If only all wine-tastings were as non-verbal and unpretentious, wine aficionados wouldn't be considered pompous gits on first blush.

- A Walk in the Clouds (1995): Alfonso Arau's feature about an unwed woman who fears returning home to her strict father after the war stars Keanu Reeves and co-star Aitana Sanchez-Gijon as a couple who fall in love among the vineyards during wine harvest time. Hopelessly romantic, the movie might be too sweet for some tastes but it's a nice wet kiss when you're looking for some brain-numbing escapism. Just watch out for the headache the day after.

- Richard III (1955): In this version of the Bard's bloody classic about family power struggles, George (The Duke of Clarence -- brother to the power-hungry Duke of Gloucester) is believed killed and his body thrown into vat of Malmsey wine -- one of the more original death scenarios out there. There are other references to wine, and not surprisingly, they arise whenever there's a mention of the soon-to-be-dead Duke of Clarence.

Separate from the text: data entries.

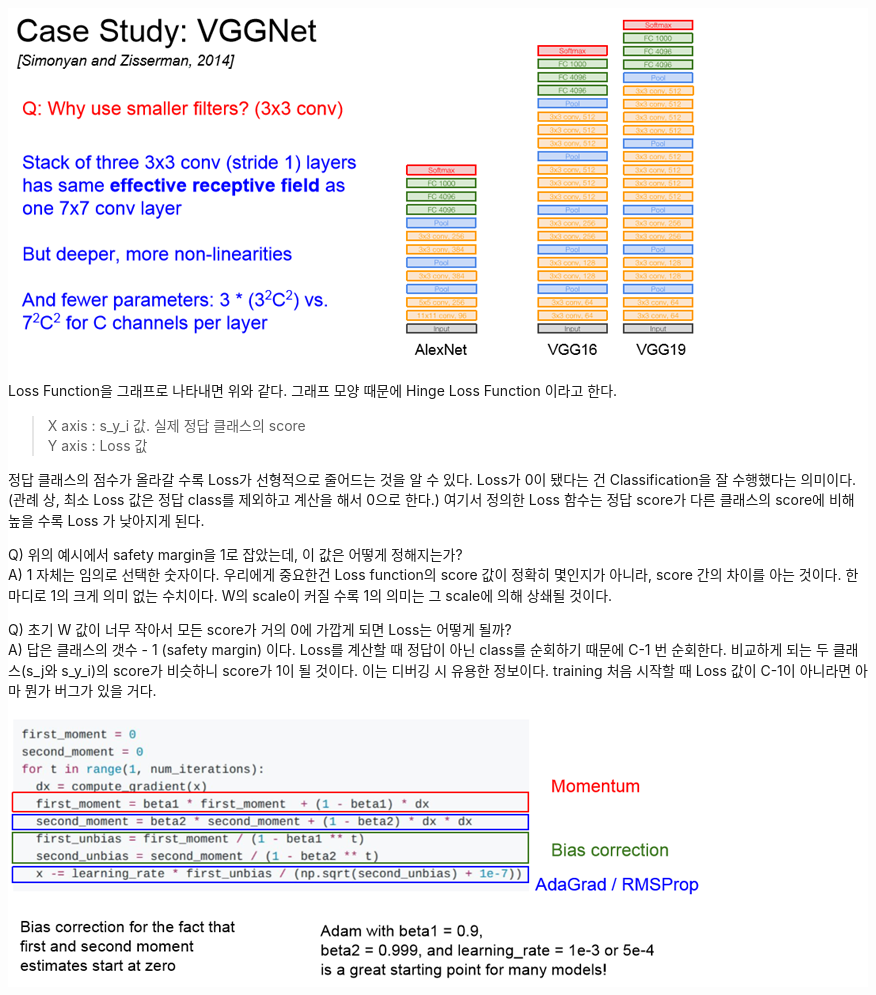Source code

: ![Hinge Loss Function](../.gitbook/assets/image%20%28127%29.png)

Loss Function을 그래프로 나타내면 위와 같다. 그래프 모양 때문에 Hinge Loss Function 이라고 한다. 

> X axis : s\_y\_i 값. 실제 정답 클래스의 score  
> Y axis : Loss 값

정답 클래스의 점수가 올라갈 수록 Loss가 선형적으로 줄어드는 것을 알 수 있다. Loss가 0이 됐다는 건 Classification을 잘 수행했다는 의미이다. \(관례 상, 최소 Loss 값은 정답 class를 제외하고 계산을 해서 0으로 한다.\) 여기서 정의한 Loss 함수는 정답 score가 다른 클래스의 score에 비해 높을 수록 Loss 가 낮아지게 된다.

Q\) 위의 예시에서 safety margin을 1로 잡았는데, 이 값은 어떻게 정해지는가?  
A\) 1 자체는 임의로 선택한 숫자이다. 우리에게 중요한건 Loss function의 score 값이 정확히 몇인지가 아니라, score 간의 차이를 아는 것이다. 한마디로 1의 크게 의미 없는 수치이다. W의 scale이 커질 수록 1의 의미는 그 scale에 의해 상쇄될 것이다.

Q\) 초기 W 값이 너무 작아서 모든 score가 거의 0에 가깝게 되면 Loss는 어떻게 될까?  
A\) 답은 클래스의 갯수 - 1 \(safety margin\) 이다. Loss를 계산할 때 정답이 아닌 class를 순회하기 때문에 C-1 번 순회한다. 비교하게 되는 두 클래스\(s\_j와 s\_y\_i\)의 score가 비슷하니 score가 1이 될 것이다. 이는 디버깅 시 유용한 정보이다. training 처음 시작할 때 Loss 값이 C-1이 아니라면 아마 뭔가 버그가 있을 거다. 

![Squared Hinge Loss Function](../.gitbook/assets/image%20%2890%29.png)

- A Good Year (2006): There was so much room for bold taste and dramatic flavour in this Provence-shot Ridley Scott ode to the vine, but the potential never reaches the rim. Featuring Russell Crowe as the soulless businessman Max Skinner and Albert Finney as the old rogue who loved life, the movie is transparent from the moment Scott pulls the cork, but thanks to some gorgeous scenery and a little bit of wine mystery, the movie finds enough texture to make it palatable.

- Mondovino (2004): This documentary about the global wine biz is a movie about wine for people who love wine and aren't afraid to show it. Though director Jonathan Nossiter takes a slightly adversarial approach to the issues surrounding the world wine industry, an issue that some of the interviewees complained about after the fact, the director manages to find a very big economic picture that ties into everything from popular culture to trade and tariff regulations.

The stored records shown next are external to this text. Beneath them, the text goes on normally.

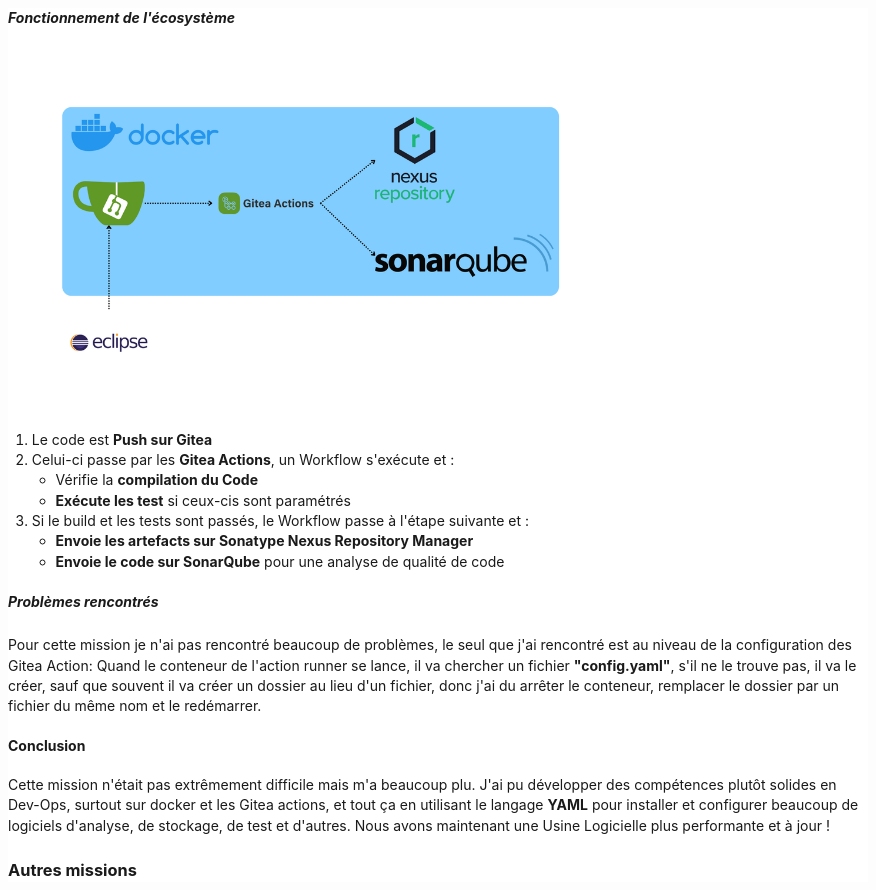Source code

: ##### Fonctionnement de l'écosystème

<br>
<img src="assets/images/UsineLogicielle/Ecosysteme/Fonctionnement.png" style="margin-right: 15px; width: 70%">
<br>

1) Le code est **Push sur Gitea**
2) Celui-ci passe par les **Gitea Actions**, un Workflow s'exécute et :
   - Vérifie la **compilation du Code**
   - **Exécute les test** si ceux-cis sont paramétrés
3) Si le build et les tests sont passés, le Workflow passe à l'étape suivante et :
   - **Envoie les artefacts sur Sonatype Nexus Repository Manager**
   - **Envoie le code sur SonarQube** pour une analyse de qualité de code

<a name="ProblemesUsineV2"></a>

##### Problèmes rencontrés

Pour cette mission je n'ai pas rencontré beaucoup de problèmes, le seul que j'ai rencontré est au niveau de la configuration des Gitea Action:
Quand le conteneur de l'action runner se lance, il va chercher un fichier **"config.yaml"**, s'il ne le trouve pas, il va le créer, sauf que souvent il va créer un dossier au lieu d'un fichier, donc j'ai du arrêter le conteneur, remplacer le dossier par un fichier du même nom et le redémarrer.

<a name="ConclusionUsineV2"></a>

#### Conclusion

Cette mission n'était pas extrêmement difficile mais m'a beaucoup plu. J'ai pu développer des compétences plutôt solides en Dev-Ops, surtout sur docker et les Gitea actions, et tout ça en utilisant le langage **YAML** pour installer et configurer beaucoup de logiciels d'analyse, de stockage, de test et d'autres. Nous avons maintenant une Usine Logicielle plus performante et à jour !

<a name="AutresMissions"></a>

### Autres missions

- French Kiss (1995): Even Meg Ryan was in a wine movie, which proves just how much the American psyche had grown by 1995. Ryan plays a jilted woman looking to recover her ego and hopefully her ex-fiance in France. What she finds is a love affair with a roguish Frenchman (Monsieur Kevin Kline) who gambled away the family winery, and is now drunk on ideas of getting it back. The movie has a weak nose, but features plenty of wine-lover dialogue.

- Blood and Wine (1996): It's a wine movie with Jack Nicholson, and if that's not enough to recommend this Bob Rafelson thriller, then think about this: Blood and Wine was intended to be part of a trilogy that started with Five Easy Pieces, according to Rafelson. In this outing, Nicholson plays a rich wine dealer whose life begins to fall apart.

- The Vineyard (1989): Speaking of plonk, here's a glass of cheap grapes you may want to view after downing a box of glycol-laden Gewurztraminer. James Hong plays a Dr. Moreau-style villain who makes some of the fanciest wines in the world... from human blood! The mad doctor also makes movies in his spare time. Who says wine and cheap thrills can't co-exist?